The new forms have complex and vague questions, which will result in mistakes with devastating consequences and will cost immigrants thousands of dollars in attorney’s fees to complete.
Since January, Citizenship and Immigration Services, the agency that processes applications for immigrants, has increased the length of 15 immigration applications — including many of the most commonly required forms — collectively doubling their length from 72 to 162 pages. Each new form also comes with instructions, which also almost doubled in length from 114 to 215 pages. That amounts to a combined total of an additional 191 pages of forms and instruction in less than a year.
Unbelievably, the agency estimates in its instruction booklets, as required under the Paperwork Reduction Act, that the forms will take, collectively, only 7 percent longer to complete.

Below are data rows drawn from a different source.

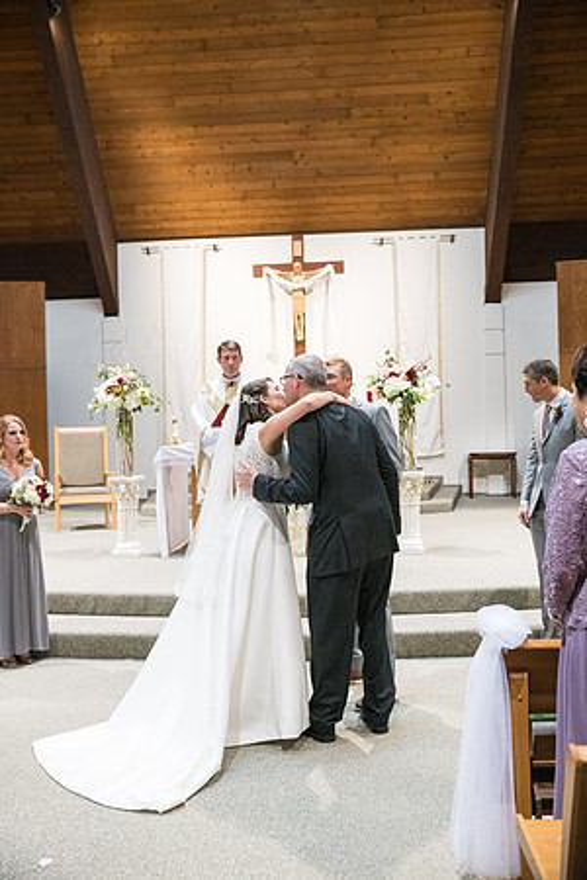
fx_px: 856
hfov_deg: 37.9
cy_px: 440
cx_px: 294
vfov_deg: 54.4
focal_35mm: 35
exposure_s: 1/320
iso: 2500
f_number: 4
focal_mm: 35
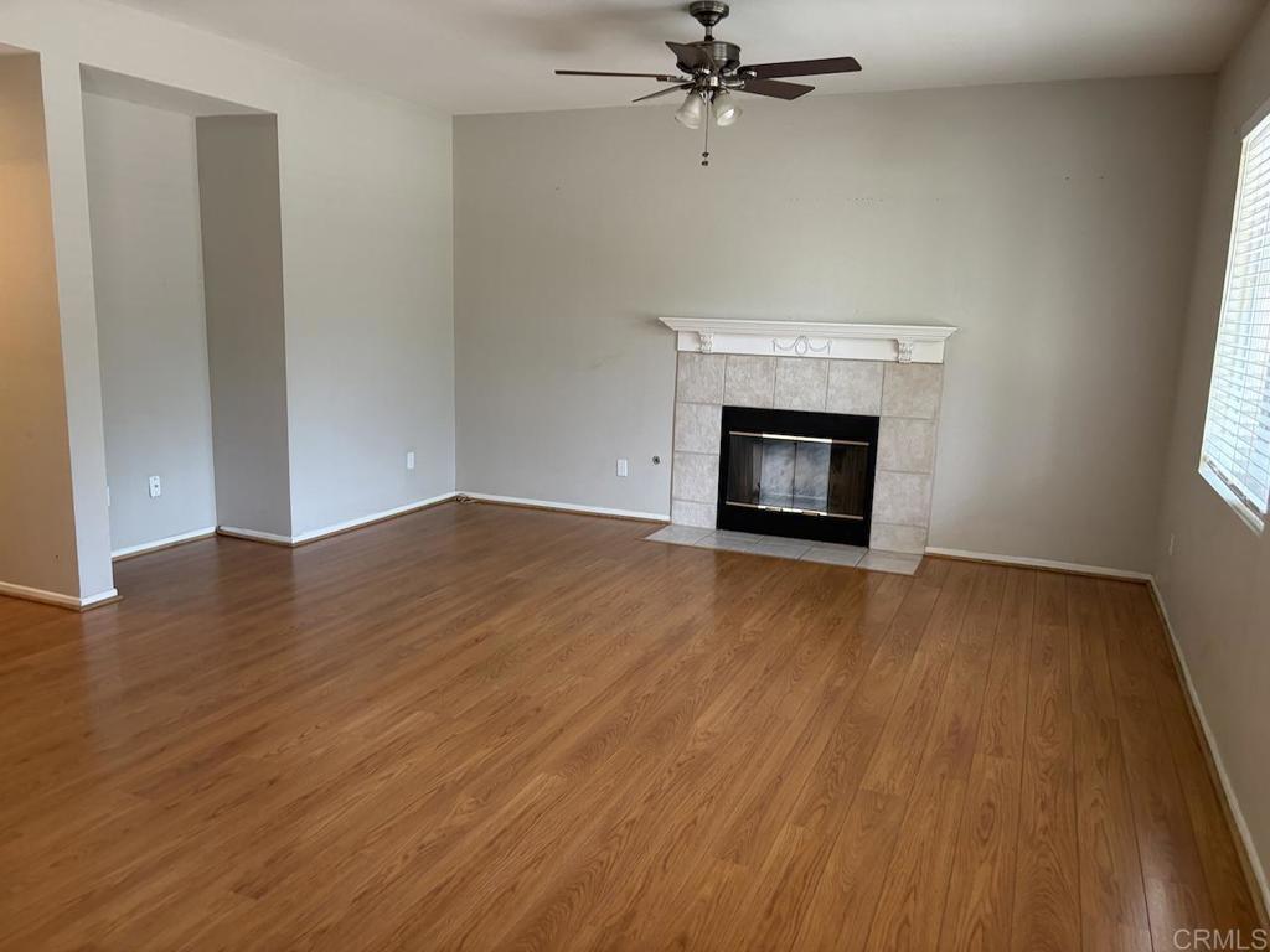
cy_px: 476
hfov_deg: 67.3
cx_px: 635
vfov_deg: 53.1
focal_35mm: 26
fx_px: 954
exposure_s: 1/120
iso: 160
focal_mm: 5.96
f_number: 1.6
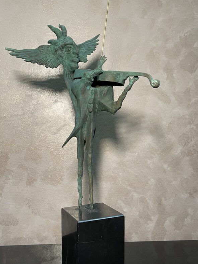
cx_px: 91
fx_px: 259
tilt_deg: -3.8
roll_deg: -0.5
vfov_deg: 53.9
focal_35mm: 34
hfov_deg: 41.7
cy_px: 144
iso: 125
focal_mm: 5.1
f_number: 1.6
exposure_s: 1/50
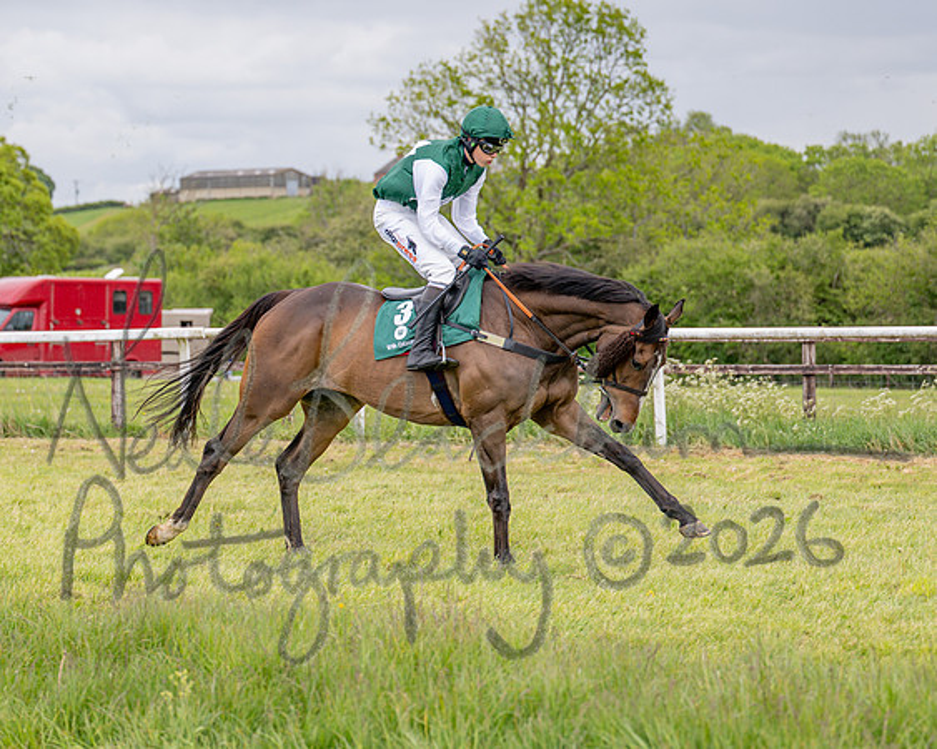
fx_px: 3261
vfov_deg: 13.1
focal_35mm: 118
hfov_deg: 16.3
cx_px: 333
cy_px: 304
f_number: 2.8
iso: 200
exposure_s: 1/1250
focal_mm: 71
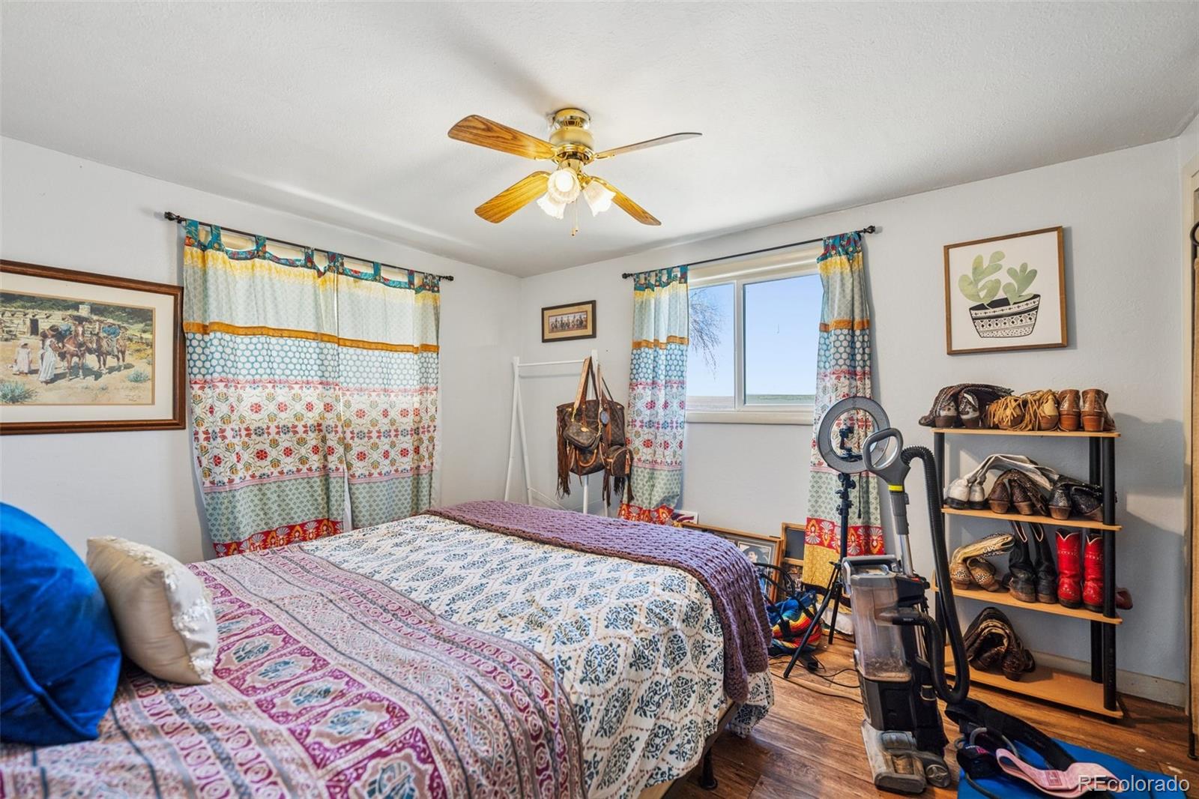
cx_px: 600
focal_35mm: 15
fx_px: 499
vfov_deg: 77.3
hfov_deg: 100.4
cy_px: 400
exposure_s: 1/50
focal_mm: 15
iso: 400
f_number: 3.5
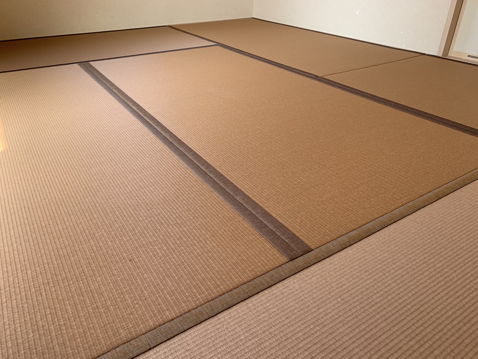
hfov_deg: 67.3
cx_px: 239
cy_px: 180
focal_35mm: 26
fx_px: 359
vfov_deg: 53.1
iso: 64
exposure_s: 1/121
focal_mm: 4.25
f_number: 1.8
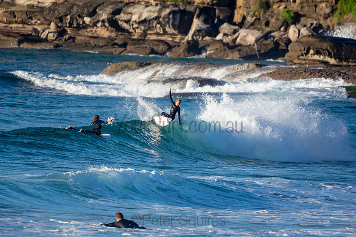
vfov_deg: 1.8
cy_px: 118
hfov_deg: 2.7
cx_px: 178
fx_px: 7418
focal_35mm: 750
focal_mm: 500
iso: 360
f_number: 5.6
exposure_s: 1/1250
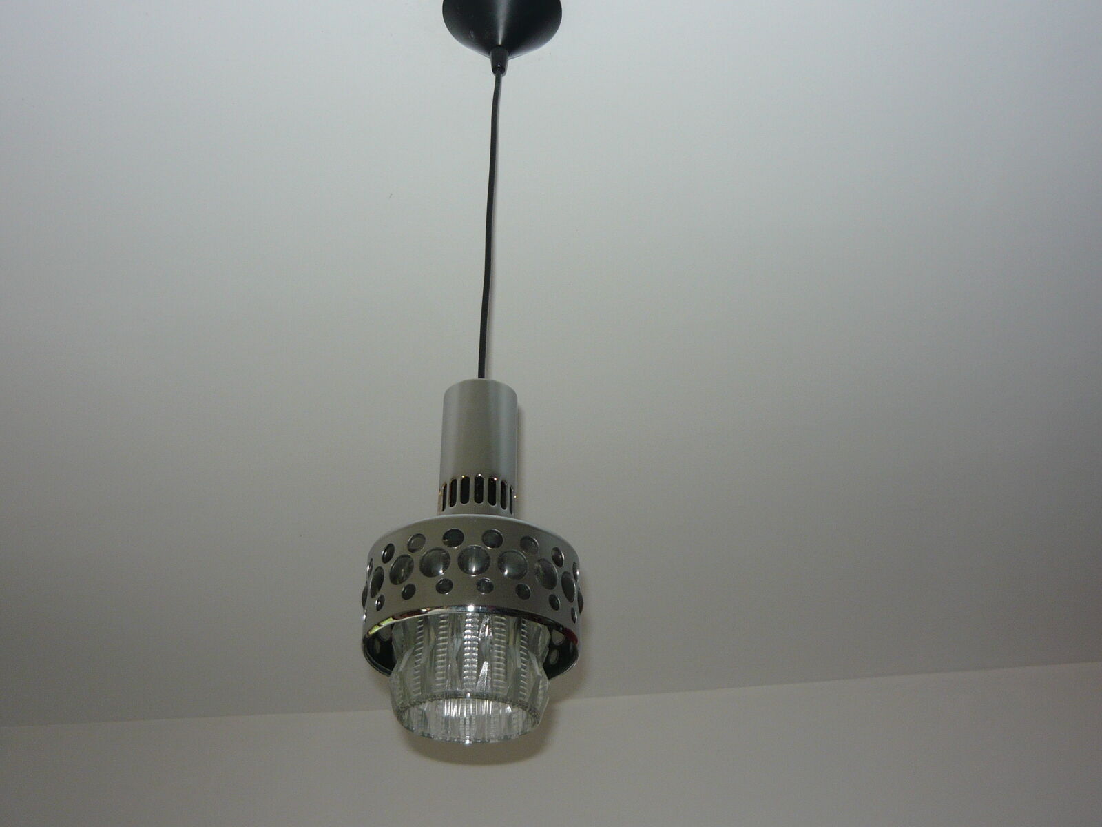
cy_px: 414
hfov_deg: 46.8
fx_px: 1273
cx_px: 551
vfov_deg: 36.0
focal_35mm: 40
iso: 100
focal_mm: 5.5
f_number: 2.8
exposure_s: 1/30
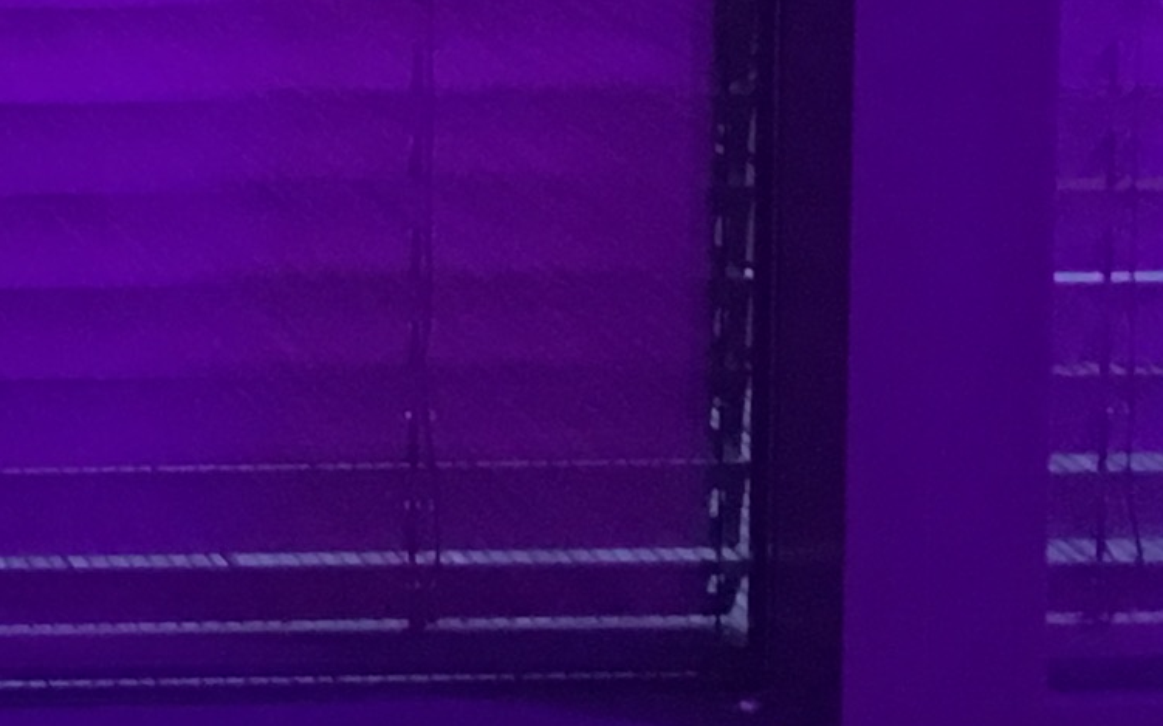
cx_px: -1047
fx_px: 5229
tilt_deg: -4.7
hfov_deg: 11.6
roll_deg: +0.3
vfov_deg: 7.7
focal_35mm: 165
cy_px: -559
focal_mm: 4.15
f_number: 2.2
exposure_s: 1/4
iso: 100
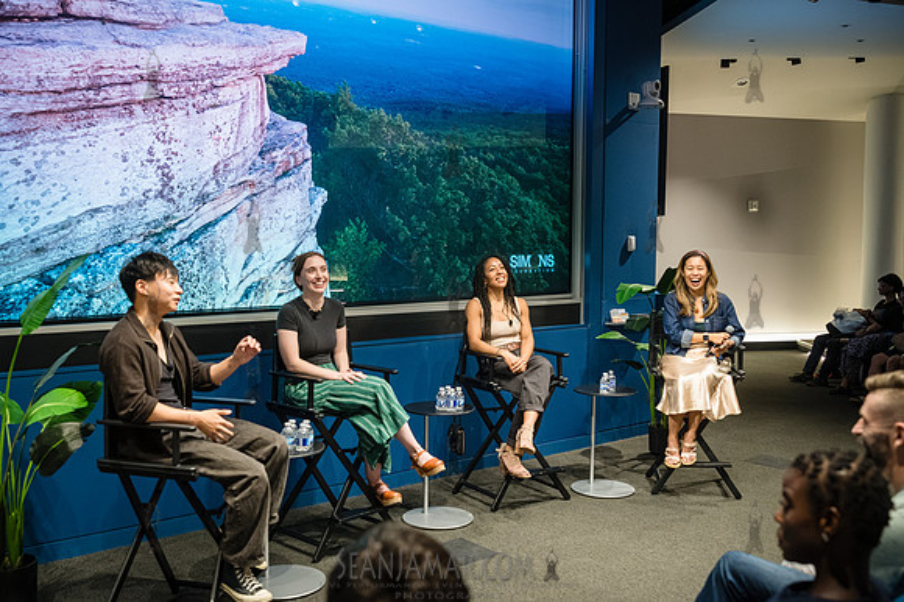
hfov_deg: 54.5
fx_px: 878
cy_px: 301
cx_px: 452
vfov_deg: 37.8
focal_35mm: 35
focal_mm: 35
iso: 5000
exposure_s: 1/200
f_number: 3.5
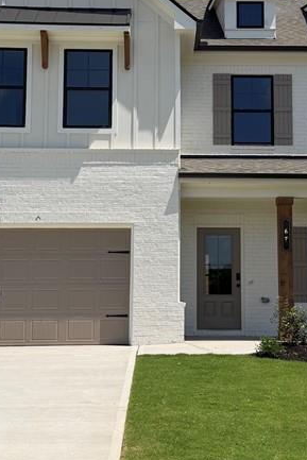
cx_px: 193
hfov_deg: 23.0
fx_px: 754
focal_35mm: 59
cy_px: 175
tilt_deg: +8.2
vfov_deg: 33.8
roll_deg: +0.1
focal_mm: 6.76
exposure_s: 1/7353
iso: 80
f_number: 1.78
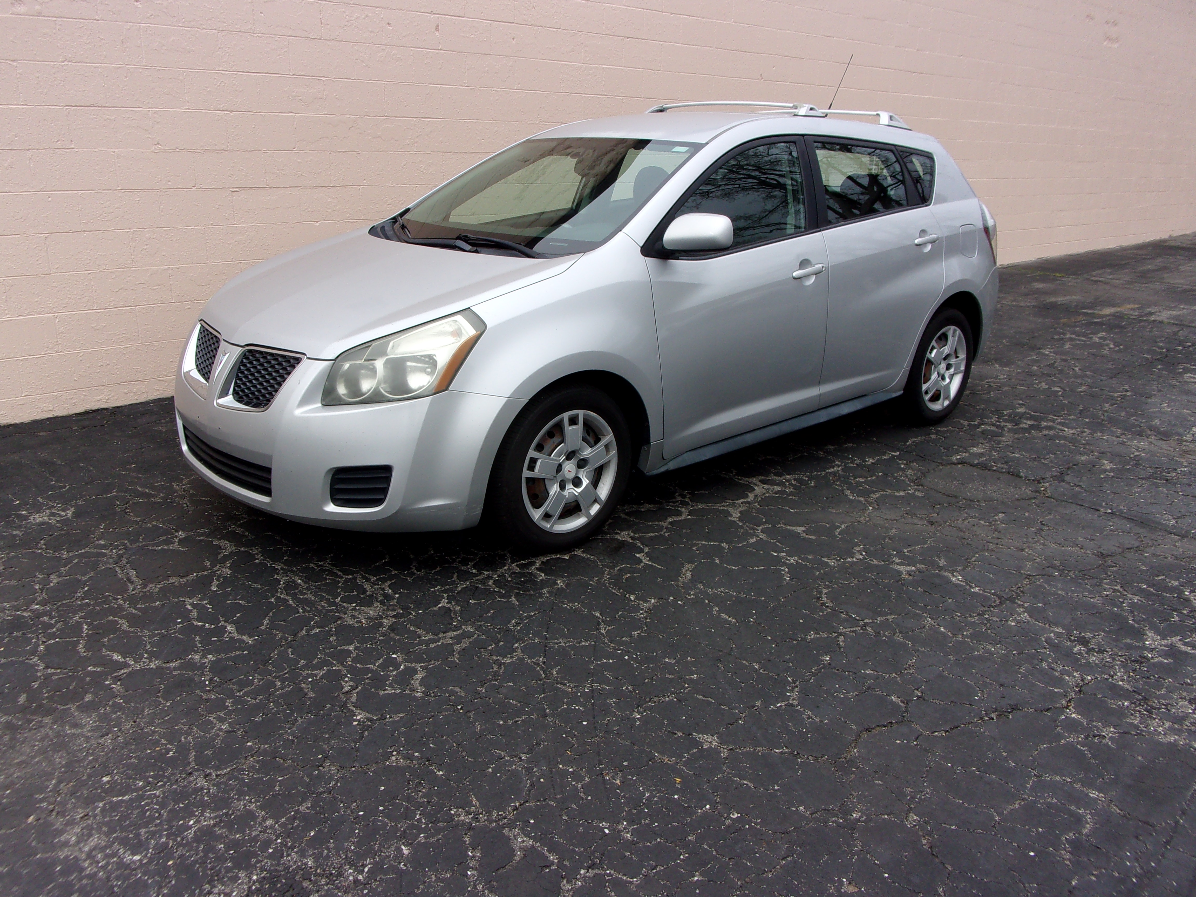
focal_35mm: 28
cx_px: 598
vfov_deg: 49.7
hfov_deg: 63.4
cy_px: 448
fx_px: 967
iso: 80
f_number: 10.8
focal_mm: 5.1
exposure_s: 1/34
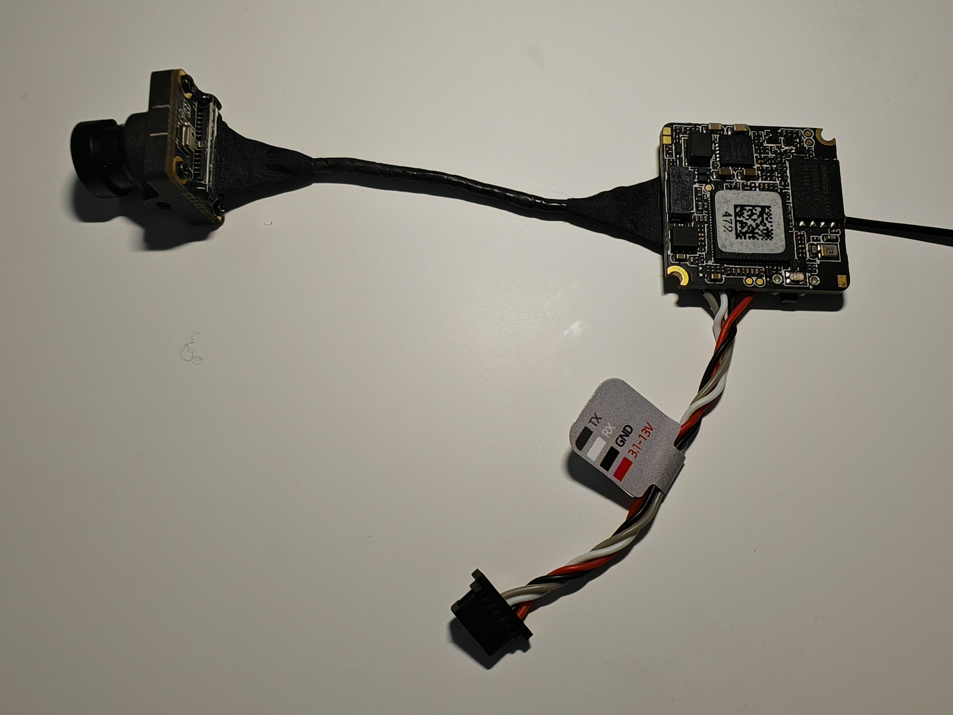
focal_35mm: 26
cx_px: 476
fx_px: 716
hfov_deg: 67.3
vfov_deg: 53.1
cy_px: 358
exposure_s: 1/100
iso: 100
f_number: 2
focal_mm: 1.82
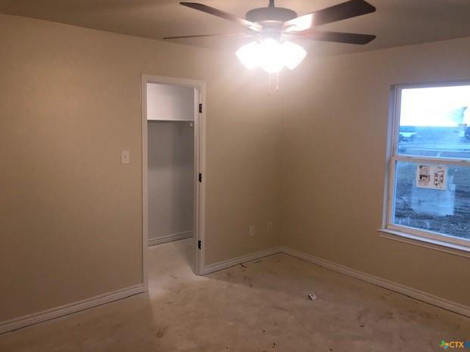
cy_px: 173
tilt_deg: -9.4
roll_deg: +0.9
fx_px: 394
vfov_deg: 48.2
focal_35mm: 29
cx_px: 242
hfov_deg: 61.7
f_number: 1.8
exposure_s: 1/30
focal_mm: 3.99
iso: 40
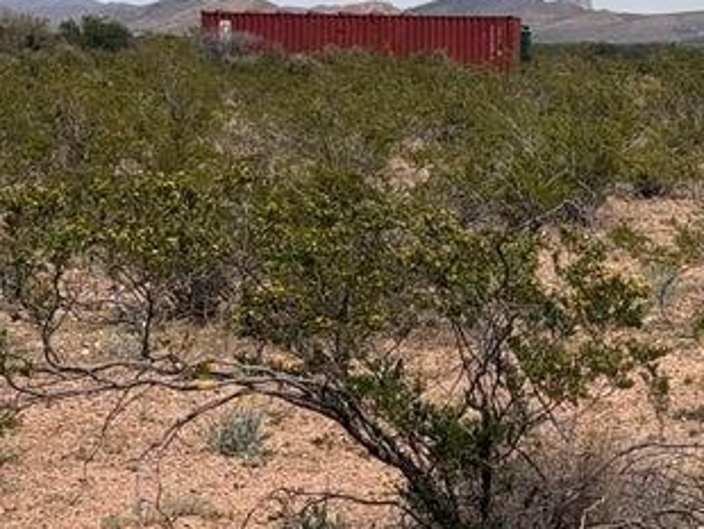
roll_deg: -1.4
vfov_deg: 11.2
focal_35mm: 132
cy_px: 170
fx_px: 2687
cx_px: 510
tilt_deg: -2.5
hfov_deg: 14.9
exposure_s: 1/9901
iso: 64
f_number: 1.78
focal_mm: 6.76
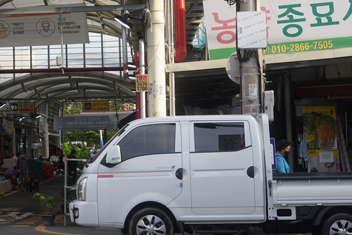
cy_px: -31
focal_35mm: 105
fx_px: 1027
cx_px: -42
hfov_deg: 18.7
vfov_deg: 12.8
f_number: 6.3
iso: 100
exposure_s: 1/100
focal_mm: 35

It asserts that applicants will be able to finish each individual page in about half the time needed for previous forms.
In fact, on 10 of these forms, the agency claims that it will take not even a minute longer to complete. The agency, for example, increased the length of the I‑485 form, which allows immigrants to adjust status from temporary to permanent residency, from six to 18 pages. The form’s instructions underwent a fivefold increase, from eight to 42 pages. Still, the government asserts that immigrants will be able to finish the new application in the exact same amount of time as the old one — at three times faster per page.
But the main issue is not the time — it’s the cost. U.S. citizens will need to fill out nine times as many pagesto bring over their spouses. Because the new questions are confusing and complex, many immigrants who would not have previously needed a lawyer will now have to hire one. Some attorneys have told me that the forms have already forced them to raise their prices dramatically.
The need to hire a lawyer becomes obvious once you read the new questions. The I‑485 adjustment of status form asks, for example, whether you have ever been “arrested, cited, charged or detained for any reason by any law enforcement official.” These terms are undefined. Does “cited” include parking violations? Is a parking enforcement officer a “law enforcement official”? Does “detained” include at the airport, where everyone undergoes screening? What about being pulled over or patted down by police on the street?
Another question asks immigrants to state whether you “could endanger” the “welfare” of the United States. Are we asking immigrants to claim they have no risk at all? Yet another asks whether you will “have potentially serious adverse foreign policy consequences.” This year, the administration suggested that allowing any grandmothers from certain countries would have serious adverse foreign policy consequences. What standards are applicants supposed to apply?
This is “extreme” vetting — extremely vague vetting. It’s a morass of complex questions that will undoubtedly keep out no determined terrorists, but will ensnare millions of immigrants in needless bureaucracy. And it’s exceptionally important that immigrants answer these questions correctly and precisely — one wrong answer can count as “misrepresentation” and result in a denial, deportation after an approval or the inability to naturalize.
That can be true — although legally, it’s not supposed to be — even if it’s an admission against your own interests. Jason Dzubow, a D.C.-based immigration attorney, has a client who denied he was “associated with” any political groups “in the United States or in any other location in the world,” or had been arrested for a “crime,” and the government denied him naturalization because he took part in a protest at which he was arrested. How did it find out? He had told the agency himself. The arrest was the reason the government granted him asylum in the first place.
He interpreted “associated” to mean formal association, not just attending a protest, and the arrest was for political activities, not a “crime.” This occurred before the new form rolled out. Now there are even vaguer questions that will trip up well-meaning immigrants.
“Is the goal of this an employment program for immigration lawyers?” Dzubow quipped to me.
No, but these changes do offer the government something else: control. If anyone falls out of favor after an approval, the government can always find an excuse to kick him or her out later. This allows the executive branch to wrench power over legal immigration from the legislative branch.
President Trump has already revealed his preferred vision of legal immigration reform — a bill to make drastic cuts to the number of legal immigrants. The new forms and bureaucratic hurdles may provide a way to accomplish that goal without legislation: delay, obfuscate and price out immigrants who would otherwise come to the United States. Congress should reassert its control and protect the system that it created.